- Opening Delimiter -

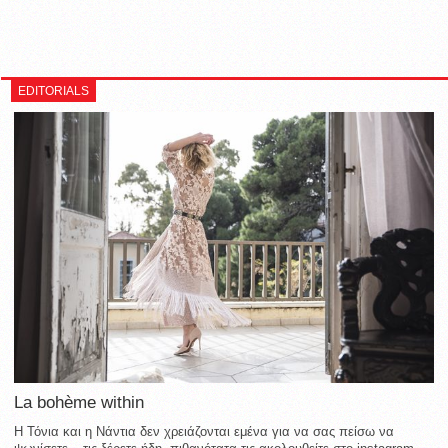
EDITORIALS
La bohème within
Η Τόνια και η Νάντια δεν χρειάζονται εμένα για να σας πείσω να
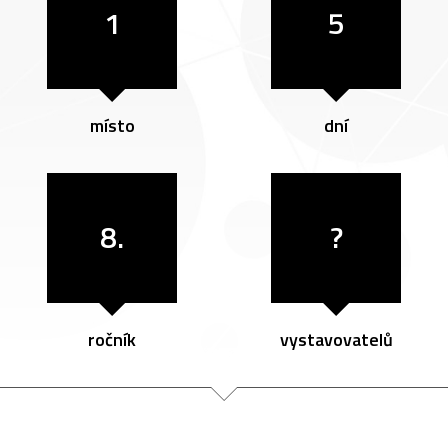
1
5
místo
dní
8.
?
ročník
vystavovatelů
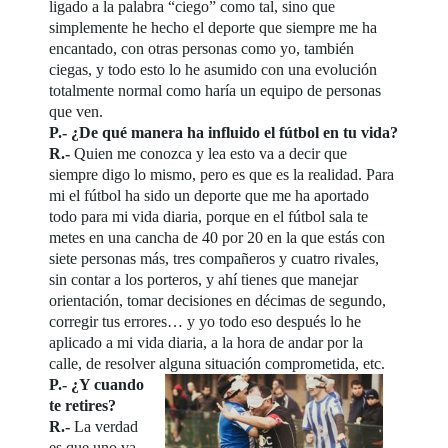
ligado a la palabra “ciego” como tal, sino que
simplemente he hecho el deporte que siempre me ha
encantado, con otras personas como yo, también
ciegas, y todo esto lo he asumido con una evolución
totalmente normal como haría un equipo de personas
que ven.
P.- ¿De qué manera ha influido el fútbol en tu vida?
R.-
Quien me conozca y lea esto va a decir que
siempre digo lo mismo, pero es que es la realidad. Para
mi el fútbol ha sido un deporte que me ha aportado
todo para mi vida diaria, porque en el fútbol sala te
metes en una cancha de 40 por 20 en la que estás con
siete personas más, tres compañeros y cuatro rivales,
sin contar a los porteros, y ahí tienes que manejar
orientación, tomar decisiones en décimas de segundo,
corregir tus errores… y yo todo eso después lo he
aplicado a mi vida diaria, a la hora de andar por la
calle, de resolver alguna situación comprometida, etc.
P.- ¿Y cuando
te retires?
R.-
La verdad
es que uno va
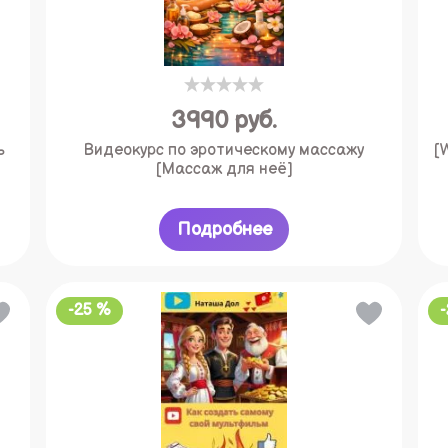
3990
руб.
ь
Видеокурс по эротическому массажу
[
[Массаж для неё]
Подробнее
-25 %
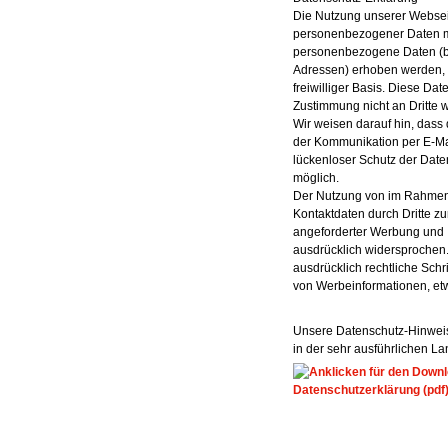
Die Nutzung unserer Websei
personenbezogener Daten mö
personenbezogene Daten (be
Adressen) erhoben werden, er
freiwilliger Basis. Diese Da
Zustimmung nicht an Dritte 
Wir weisen darauf hin, dass 
der Kommunikation per E-Mai
lückenloser Schutz der Daten 
möglich.
Der Nutzung von im Rahmen d
Kontaktdaten durch Dritte z
angeforderter Werbung und I
ausdrücklich widersprochen.
ausdrücklich rechtliche Schr
von Werbeinformationen, et
Unsere Datenschutz-Hinweis
in der sehr ausführlichen L
Datenschutzerklärung (pdf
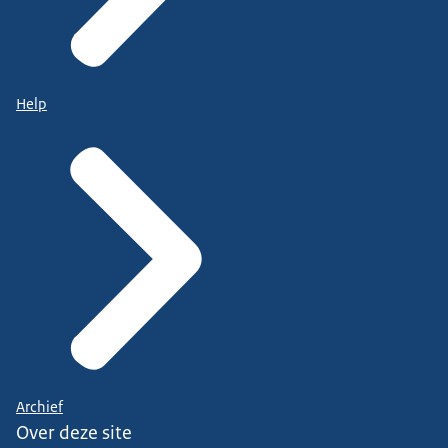
Help
Archief
Over deze site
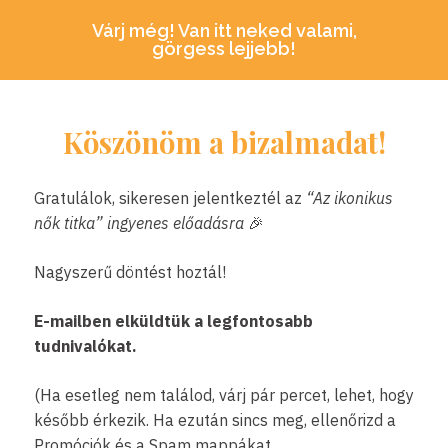
Várj még! Van itt neked valami,
görgess lejjebb!
Köszönöm a bizalmadat!
Gratulálok, sikeresen jelentkeztél az
“Az ikonikus
nők titka
” ingyenes előadásra
🎉
Nagyszerű döntést hoztál!
E-mailben elküldtük a legfontosabb
tudnivalókat.
(Ha esetleg nem találod, várj pár percet, lehet, hogy
később érkezik. Ha ezután sincs meg, ellenőrizd a
Promóciók és a Spam mappákat.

- Closing Delimiter -

WHAT TO PRODUCE:
Take the records from their first line through the line containing "siete personas más, tres" and please return exactly those lines, both ends included, minus the pictures.

RESPONSE TO THIS EXERCISE:
EDITORIALS
La bohème within
Η Τόνια και η Νάντια δεν χρειάζονται εμένα για να σας πείσω να
1
5
místo
dní
8.
?
ročník
vystavovatelů
ligado a la palabra “ciego” como tal, sino que
simplemente he hecho el deporte que siempre me ha
encantado, con otras personas como yo, también
ciegas, y todo esto lo he asumido con una evolución
totalmente normal como haría un equipo de personas
que ven.
P.- ¿De qué manera ha influido el fútbol en tu vida?
R.-
Quien me conozca y lea esto va a decir que
siempre digo lo mismo, pero es que es la realidad. Para
mi el fútbol ha sido un deporte que me ha aportado
todo para mi vida diaria, porque en el fútbol sala te
metes en una cancha de 40 por 20 en la que estás con
siete personas más, tres compañeros y cuatro rivales,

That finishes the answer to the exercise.